[Data items]
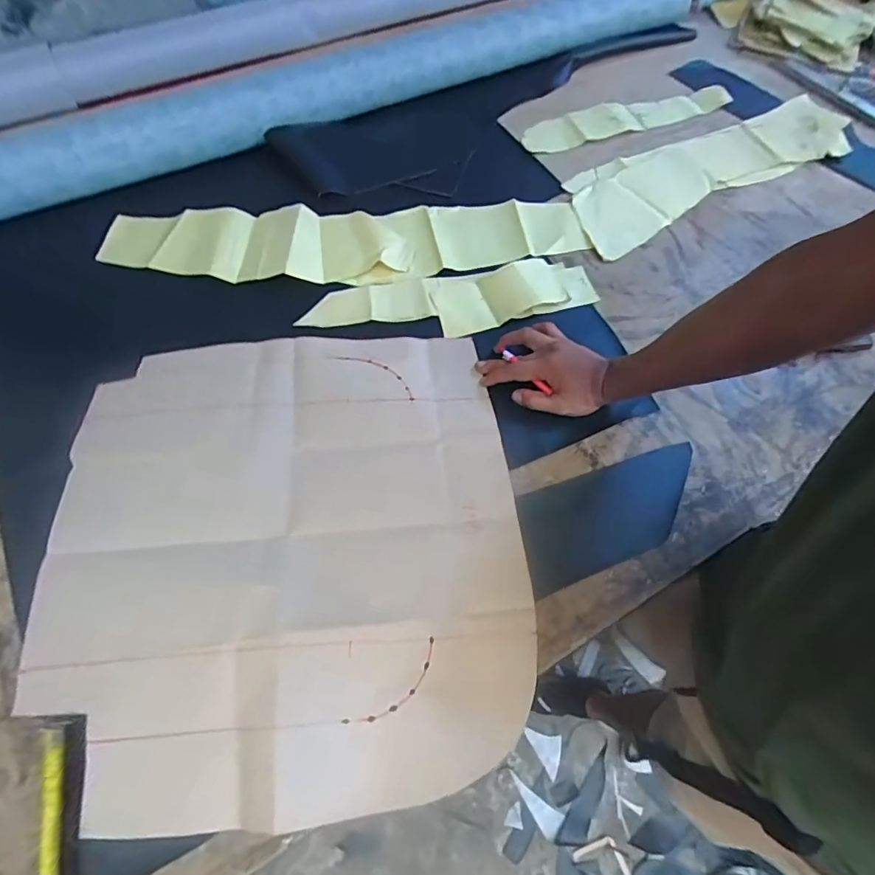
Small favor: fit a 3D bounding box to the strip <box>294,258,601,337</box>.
[{"bbox_3d":[0.022,-0.192,0.682,0.398,0.021,0.100,-9,63,-7],"label":"strip"}]

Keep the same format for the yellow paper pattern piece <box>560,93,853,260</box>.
[{"bbox_3d":[0.452,-0.454,0.820,0.554,0.012,0.170,-27,63,-13],"label":"yellow paper pattern piece"}]

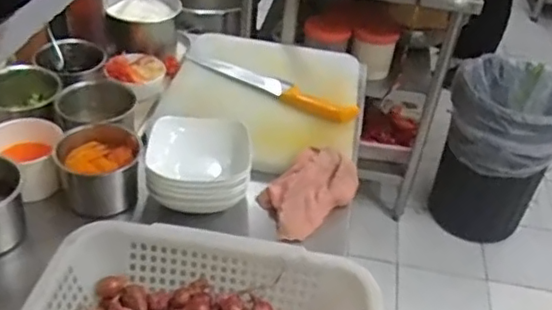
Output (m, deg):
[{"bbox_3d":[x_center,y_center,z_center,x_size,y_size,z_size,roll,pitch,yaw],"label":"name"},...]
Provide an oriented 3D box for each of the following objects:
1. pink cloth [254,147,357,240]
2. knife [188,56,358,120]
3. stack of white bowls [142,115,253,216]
[{"bbox_3d":[0.050,0.048,0.892,0.101,0.055,0.161,35,46,31],"label":"pink cloth"},{"bbox_3d":[-0.017,-0.130,1.068,0.346,0.022,0.045,25,42,21],"label":"knife"},{"bbox_3d":[-0.111,0.014,0.864,0.144,0.079,0.126,-2,39,-11],"label":"stack of white bowls"}]

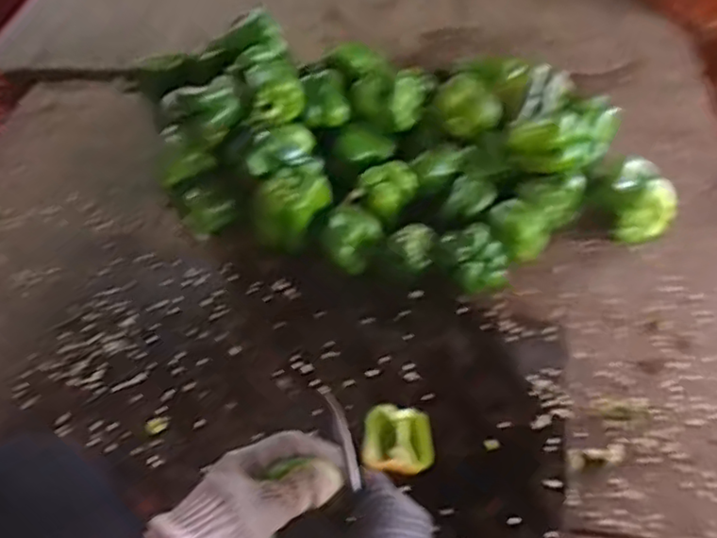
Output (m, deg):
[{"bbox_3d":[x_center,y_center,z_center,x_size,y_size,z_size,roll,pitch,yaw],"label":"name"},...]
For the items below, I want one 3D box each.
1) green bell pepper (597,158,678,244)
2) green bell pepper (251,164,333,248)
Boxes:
[{"bbox_3d":[0.318,-0.071,0.773,0.077,0.083,0.075,-2,50,2],"label":"green bell pepper"},{"bbox_3d":[-0.079,-0.073,0.787,0.068,0.066,0.092,31,59,26],"label":"green bell pepper"}]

■ **DIRECTIONS**:
Return exactly the lines from the one containing "For the items below, I want one 3D box each." through the last line of the records above, both included, and nothing else.

■ **EXERCISE ANSWER**:
For the items below, I want one 3D box each.
1) green bell pepper (597,158,678,244)
2) green bell pepper (251,164,333,248)
Boxes:
[{"bbox_3d":[0.318,-0.071,0.773,0.077,0.083,0.075,-2,50,2],"label":"green bell pepper"},{"bbox_3d":[-0.079,-0.073,0.787,0.068,0.066,0.092,31,59,26],"label":"green bell pepper"}]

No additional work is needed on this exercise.